▶ _Task brief_
Find every line in the entries below that contains the word "eine" and copy each of those lines.

▶ _Data supplied_
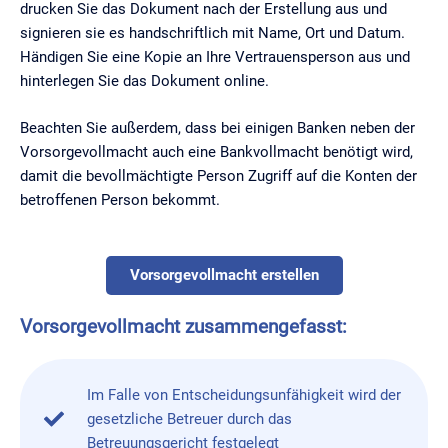
drucken Sie das Dokument nach der Erstellung aus und
signieren sie es handschriftlich mit Name, Ort und Datum.
Händigen Sie eine Kopie an Ihre Vertrauensperson aus und
hinterlegen Sie das Dokument online.
Beachten Sie außerdem, dass bei einigen Banken neben der
Vorsorgevollmacht auch eine Bankvollmacht benötigt wird,
damit die bevollmächtigte Person Zugriff auf die Konten der
betroffenen Person bekommt.
Vorsorgevollmacht erstellen
Vorsorgevollmacht zusammengefasst:
Im Falle von Entscheidungsunfähigkeit wird der
gesetzliche Betreuer durch das
Betreuungsgericht festgelegt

▶ _Expected output_
Händigen Sie eine Kopie an Ihre Vertrauensperson aus und
Vorsorgevollmacht auch eine Bankvollmacht benötigt wird,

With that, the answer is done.